The Montgomery County Planning Board's Sector Plan for the Silver Spring Central Business District calls for a downtown skatepark. The Sector Plan, created in 2000, acknowledges the popularity of East of Maui, a former downtown skatepark that was built in the late 1990s and that used to sit where the Silver Plaza (the fountain, etc.) is now.

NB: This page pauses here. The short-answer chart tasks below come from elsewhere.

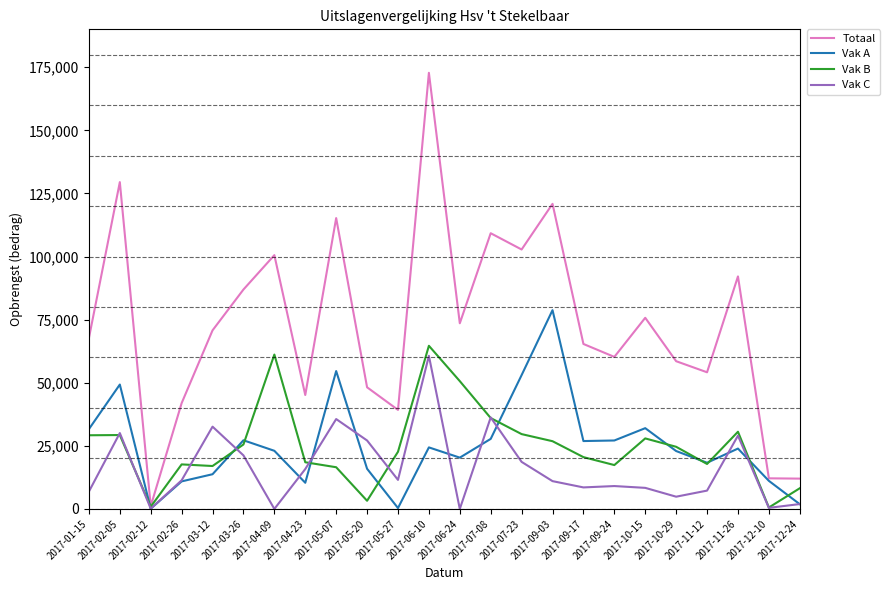

At which category is the sum across all series the highest?

2017-06-10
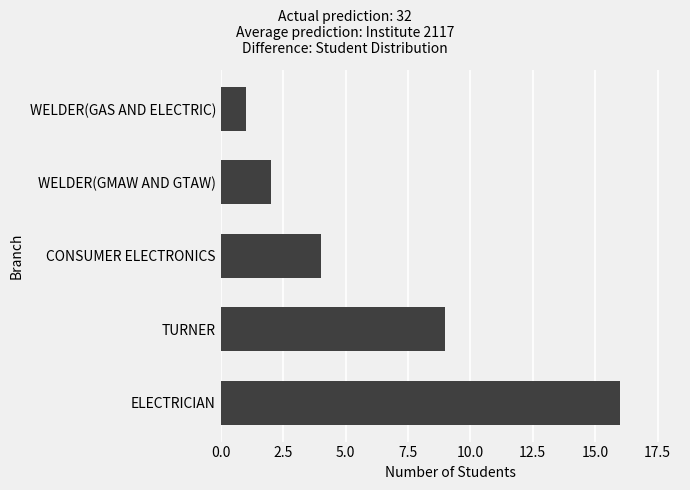

At which label is the value closest to 8?

TURNER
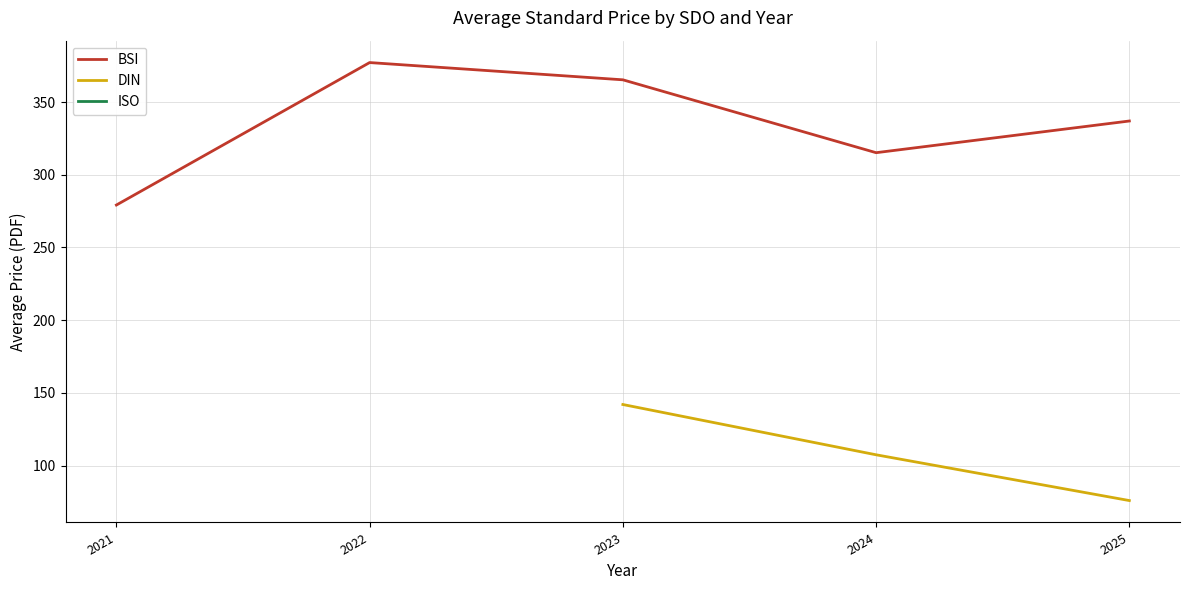

True or false: ISO has more than 1 interior local peaks.

False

The Sector Plan also acknowledges the need for a downtown skatepark in order to reduce damage to redevelopment properties from skateboarders. It's in the county's economic interest to build a skatepark. Areas that have skateparks have much less damage to surrounding properties. We've seen this dynamic here in Silver Spring when skaters had a legal place to skate, (and not even a skatepark but a half-block's worth of flat pavement to skate), no one skated Discovery and there was no damage to Discovery Plaza, or to it's marble ledge. Both were trashed after that skate spot was taken away. This was not done out of vengeance or a desire to destroy property. It happened because skaters had no place to go.
The East of Maui skatepark was interim from its start. It was intended as a temporary amenity to give kids downtown something to do before DTSS was fully developed. The reference in the 2008 Status Report, "replace interim skateboard facility", is specifically referring to replacing East of Maui.
Park & Planning came up with plans for a "skate spot" (too small to be called a skatepark) in Woodside Urban Park. At a November community meeting they told us that they asked a skatepark company for the smallest possible park they could build. Experts in this field say a skate spot this size can only support 20 skaters. The project has been delayed because Woodside Civic Association wants a lot of questions answered before they support it, but even if it actually does get built, The Woodside Skate Spot is also intended to be interim. So, they want to replace an interim park...with an interim park?
In 2005 parks had plans for a 14,000 square foot skatepark in Fenton Gateway Park. Our need for a real skatepark is much greater today than it was in 2005. So why are we moving backwards rather than forward? Where's the commitment to these kids to keeping them out of trouble and helping them to engage in healthy activities?
The most important reason for building a downtown skatepark? Of the 42 US skateboarding-related fatalities in 2006 (that's about 1 per week), 40 happened outside of skateparks. Skateboarding is statistically safer than playing basketball, and the vast majority of these fatalities involved motor vehicles. And sadly, one of them happened right here in Silver Spring.